**Exercise prompt:** In the passage about Nate Silver and PredictIt, find every quoted tweet dated November 6, 2018, and give the first sentence of each one.

**Exercise passage:**
========
In response to the tweet above from @BrendanNyhan, Nate Silver unleashed a tired about why Predictit's numbers are ill-informed and based on the "dumb" impulses of Republican-loving day traders. People with "real money" - ie hedge funds - would never rely on Predictit's data (because, as even the casual consumer of financial media is no doubt aware, hedge funds have historically been great at generating alpha for their clients).
The overall price on D House chances at PredictIt dropped by 4 percentage points this morning after the Rasmussen generic ballot poll came out. That's... not something that would happen in a market where skilled traders prevailed.— Nate Silver (@NateSilver538) November 6, 2018
I'm not sure why we're supposed to default toward caring about these markets? A lot of them are poorly structured. They don't have a great track record, especially when they deviate from models. People with real money to bet (e.g. hedge funds) would not use PredictIt for it.— Nate Silver (@NateSilver538) November 6, 2018
Put another way, I feel good about the 6-in-7 (~85%) chance our model gives Dems. We deliberately use models to NOT go by gut-feel, but it aligns with my intuition. I can't control whether the 6-in-7 or the 1-in-7 comes up—that's up to voters—but I think those are the right odds.— Nate Silver (@NateSilver538) November 6, 2018
Not allowed to and not sure it would be ethically OK but I think the PredictIt prices are dumb as hell.— Nate Silver (@NateSilver538) November 5, 2018
The amounts being bet are too small to make the bettors not dumb. Also, people are sometimes dumb even when they bet lots of money.— Nate Silver (@NateSilver538) November 5, 2018
While Silver said he once put more stock in the leanings of online betting markets, he said they have become very "MAGA-ey" lately, and
Like, some tech-savvy reporter should do a story on what the fuck has happened to these markets. They're very #MAGA-y now and full of traders who think polls are fake news and Rasmussen Reports is the only reliable pollster.— Nate Silver (@NateSilver538) November 5, 2018
Given the flaws in polling models that appeared oh-so-obvious in hindsight, one would think that Silver and his peers would approach the subject of projecting election results with a little more humility.
========
**Supplied information:**
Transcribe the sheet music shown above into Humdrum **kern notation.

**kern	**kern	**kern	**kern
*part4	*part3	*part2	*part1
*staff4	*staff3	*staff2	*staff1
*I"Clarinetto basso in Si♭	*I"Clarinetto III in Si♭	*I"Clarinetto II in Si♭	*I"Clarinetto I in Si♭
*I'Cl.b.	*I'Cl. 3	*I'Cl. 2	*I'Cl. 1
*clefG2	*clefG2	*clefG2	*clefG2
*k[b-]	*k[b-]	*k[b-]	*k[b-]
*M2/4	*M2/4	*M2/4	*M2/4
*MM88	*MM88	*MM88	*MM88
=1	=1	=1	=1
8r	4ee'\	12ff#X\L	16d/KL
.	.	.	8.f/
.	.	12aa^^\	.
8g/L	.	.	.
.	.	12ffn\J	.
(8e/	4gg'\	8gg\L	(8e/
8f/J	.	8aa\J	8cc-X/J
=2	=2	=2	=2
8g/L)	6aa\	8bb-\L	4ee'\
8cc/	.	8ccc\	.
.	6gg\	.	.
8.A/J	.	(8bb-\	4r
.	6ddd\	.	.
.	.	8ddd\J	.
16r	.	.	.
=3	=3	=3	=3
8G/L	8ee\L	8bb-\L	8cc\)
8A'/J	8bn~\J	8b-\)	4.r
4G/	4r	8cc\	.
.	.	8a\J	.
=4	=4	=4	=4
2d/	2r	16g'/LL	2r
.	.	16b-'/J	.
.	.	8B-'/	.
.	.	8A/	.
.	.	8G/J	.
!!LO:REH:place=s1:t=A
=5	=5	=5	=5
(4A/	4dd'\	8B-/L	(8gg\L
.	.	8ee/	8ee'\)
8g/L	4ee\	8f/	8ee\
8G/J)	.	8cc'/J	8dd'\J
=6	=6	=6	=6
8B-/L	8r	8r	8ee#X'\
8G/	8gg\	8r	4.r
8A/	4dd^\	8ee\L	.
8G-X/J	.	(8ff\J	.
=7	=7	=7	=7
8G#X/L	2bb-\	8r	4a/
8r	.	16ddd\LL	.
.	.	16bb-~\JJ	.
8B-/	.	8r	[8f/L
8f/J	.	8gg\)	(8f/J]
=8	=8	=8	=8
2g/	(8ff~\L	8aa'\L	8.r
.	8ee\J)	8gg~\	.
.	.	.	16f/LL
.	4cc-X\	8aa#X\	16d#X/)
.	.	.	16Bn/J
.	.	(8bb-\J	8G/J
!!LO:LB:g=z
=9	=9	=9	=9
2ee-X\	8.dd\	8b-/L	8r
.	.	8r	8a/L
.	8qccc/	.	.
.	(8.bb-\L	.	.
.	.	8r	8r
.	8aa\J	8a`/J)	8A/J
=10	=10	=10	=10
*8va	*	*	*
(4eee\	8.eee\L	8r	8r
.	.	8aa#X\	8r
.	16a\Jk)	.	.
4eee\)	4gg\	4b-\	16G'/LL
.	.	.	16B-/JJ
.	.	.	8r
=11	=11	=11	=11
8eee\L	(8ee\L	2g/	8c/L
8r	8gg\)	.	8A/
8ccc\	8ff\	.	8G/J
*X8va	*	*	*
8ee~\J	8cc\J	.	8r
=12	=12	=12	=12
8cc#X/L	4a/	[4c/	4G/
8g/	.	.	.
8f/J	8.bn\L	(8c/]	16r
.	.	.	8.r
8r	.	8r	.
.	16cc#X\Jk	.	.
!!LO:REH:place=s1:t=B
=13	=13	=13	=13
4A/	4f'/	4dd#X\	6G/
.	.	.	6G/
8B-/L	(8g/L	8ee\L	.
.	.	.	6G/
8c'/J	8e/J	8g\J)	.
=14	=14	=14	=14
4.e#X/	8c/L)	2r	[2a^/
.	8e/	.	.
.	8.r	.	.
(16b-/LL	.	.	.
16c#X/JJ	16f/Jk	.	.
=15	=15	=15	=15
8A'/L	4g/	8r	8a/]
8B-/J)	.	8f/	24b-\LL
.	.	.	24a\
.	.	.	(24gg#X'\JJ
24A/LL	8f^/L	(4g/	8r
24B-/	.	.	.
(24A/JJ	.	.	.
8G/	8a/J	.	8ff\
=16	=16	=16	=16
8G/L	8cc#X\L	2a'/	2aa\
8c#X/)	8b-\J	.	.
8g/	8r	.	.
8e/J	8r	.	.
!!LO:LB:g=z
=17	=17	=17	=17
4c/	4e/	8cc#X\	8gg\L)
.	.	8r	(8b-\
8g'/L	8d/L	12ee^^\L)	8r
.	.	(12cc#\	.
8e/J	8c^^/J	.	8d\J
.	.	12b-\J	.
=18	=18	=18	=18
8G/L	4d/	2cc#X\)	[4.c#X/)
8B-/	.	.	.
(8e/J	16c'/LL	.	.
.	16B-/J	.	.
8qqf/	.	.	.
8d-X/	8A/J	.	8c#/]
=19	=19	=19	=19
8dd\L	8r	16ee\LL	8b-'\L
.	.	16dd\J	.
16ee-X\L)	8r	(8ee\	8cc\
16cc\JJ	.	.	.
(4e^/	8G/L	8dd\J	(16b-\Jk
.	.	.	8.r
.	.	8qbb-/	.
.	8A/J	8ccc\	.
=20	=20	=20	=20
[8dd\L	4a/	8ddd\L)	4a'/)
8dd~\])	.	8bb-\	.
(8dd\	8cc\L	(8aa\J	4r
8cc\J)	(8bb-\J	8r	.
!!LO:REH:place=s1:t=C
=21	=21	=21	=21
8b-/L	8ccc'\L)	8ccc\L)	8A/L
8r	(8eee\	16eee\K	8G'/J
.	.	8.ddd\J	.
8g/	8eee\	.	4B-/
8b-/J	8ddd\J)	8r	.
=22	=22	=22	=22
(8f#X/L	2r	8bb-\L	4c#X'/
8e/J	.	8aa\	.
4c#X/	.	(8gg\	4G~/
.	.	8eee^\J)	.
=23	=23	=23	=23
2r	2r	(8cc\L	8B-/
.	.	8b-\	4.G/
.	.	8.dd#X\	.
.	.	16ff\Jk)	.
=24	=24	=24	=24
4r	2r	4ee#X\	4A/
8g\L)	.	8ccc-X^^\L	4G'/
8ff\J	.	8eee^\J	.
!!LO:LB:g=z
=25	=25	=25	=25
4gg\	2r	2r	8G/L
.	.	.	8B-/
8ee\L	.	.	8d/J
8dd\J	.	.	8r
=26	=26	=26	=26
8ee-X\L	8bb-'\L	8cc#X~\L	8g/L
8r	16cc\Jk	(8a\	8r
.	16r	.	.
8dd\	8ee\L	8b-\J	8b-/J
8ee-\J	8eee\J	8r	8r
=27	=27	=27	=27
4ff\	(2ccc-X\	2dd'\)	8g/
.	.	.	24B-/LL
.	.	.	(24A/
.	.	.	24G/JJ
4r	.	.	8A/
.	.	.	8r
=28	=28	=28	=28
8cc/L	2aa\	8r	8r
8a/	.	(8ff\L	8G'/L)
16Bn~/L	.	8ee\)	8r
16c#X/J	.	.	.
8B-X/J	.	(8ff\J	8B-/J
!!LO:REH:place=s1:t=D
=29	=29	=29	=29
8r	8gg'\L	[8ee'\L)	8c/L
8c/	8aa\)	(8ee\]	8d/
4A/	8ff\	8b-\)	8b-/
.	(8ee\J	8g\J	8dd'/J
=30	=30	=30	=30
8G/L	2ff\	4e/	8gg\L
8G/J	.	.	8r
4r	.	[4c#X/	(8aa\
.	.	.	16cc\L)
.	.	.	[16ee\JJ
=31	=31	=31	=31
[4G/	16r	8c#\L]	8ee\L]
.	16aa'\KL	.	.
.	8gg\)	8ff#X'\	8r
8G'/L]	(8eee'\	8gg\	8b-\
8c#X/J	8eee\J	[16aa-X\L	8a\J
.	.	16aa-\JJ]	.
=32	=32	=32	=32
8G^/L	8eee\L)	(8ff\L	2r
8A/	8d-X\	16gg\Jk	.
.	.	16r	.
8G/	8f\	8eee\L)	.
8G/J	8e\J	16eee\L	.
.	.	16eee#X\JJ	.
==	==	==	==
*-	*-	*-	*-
========
**Task output:**
- The overall price on D House chances at PredictIt dropped by 4 percentage points this morning after the Rasmussen generic ballot poll came out.
- I'm not sure why we're supposed to default toward caring about these markets?
- Put another way, I feel good about the 6-in-7 (~85%) chance our model gives Dems.